● **REQUIRED WORK**:
What you return should be the lines from the first line of the records below through the line holding "Image: 2016/10-irishwomen.png", unchanged.

[Stored data entries]
■ ■ ■ ■ ■ ■ ■
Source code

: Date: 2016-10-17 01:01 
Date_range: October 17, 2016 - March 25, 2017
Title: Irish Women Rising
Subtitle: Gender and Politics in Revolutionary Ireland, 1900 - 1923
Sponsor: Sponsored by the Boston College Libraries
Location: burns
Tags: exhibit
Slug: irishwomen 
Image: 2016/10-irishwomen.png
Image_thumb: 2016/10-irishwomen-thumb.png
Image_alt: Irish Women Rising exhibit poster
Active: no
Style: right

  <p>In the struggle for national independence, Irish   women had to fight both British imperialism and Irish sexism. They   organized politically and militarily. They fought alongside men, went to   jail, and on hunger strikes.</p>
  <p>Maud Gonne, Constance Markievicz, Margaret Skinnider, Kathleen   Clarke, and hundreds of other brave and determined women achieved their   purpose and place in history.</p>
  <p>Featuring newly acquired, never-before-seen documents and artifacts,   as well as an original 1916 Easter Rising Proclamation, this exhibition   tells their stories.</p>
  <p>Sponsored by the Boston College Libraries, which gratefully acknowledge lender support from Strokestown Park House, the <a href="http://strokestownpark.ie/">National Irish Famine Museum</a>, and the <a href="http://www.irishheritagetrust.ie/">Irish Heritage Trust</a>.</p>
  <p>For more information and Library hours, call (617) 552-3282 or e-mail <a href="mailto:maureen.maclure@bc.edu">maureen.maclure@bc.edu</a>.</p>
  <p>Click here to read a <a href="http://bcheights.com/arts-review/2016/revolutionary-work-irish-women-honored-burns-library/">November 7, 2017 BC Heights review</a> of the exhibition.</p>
■ ■ ■ ■ ■ ■ ■
● **TASK RESULT**:
Source code

: Date: 2016-10-17 01:01 
Date_range: October 17, 2016 - March 25, 2017
Title: Irish Women Rising
Subtitle: Gender and Politics in Revolutionary Ireland, 1900 - 1923
Sponsor: Sponsored by the Boston College Libraries
Location: burns
Tags: exhibit
Slug: irishwomen 
Image: 2016/10-irishwomen.png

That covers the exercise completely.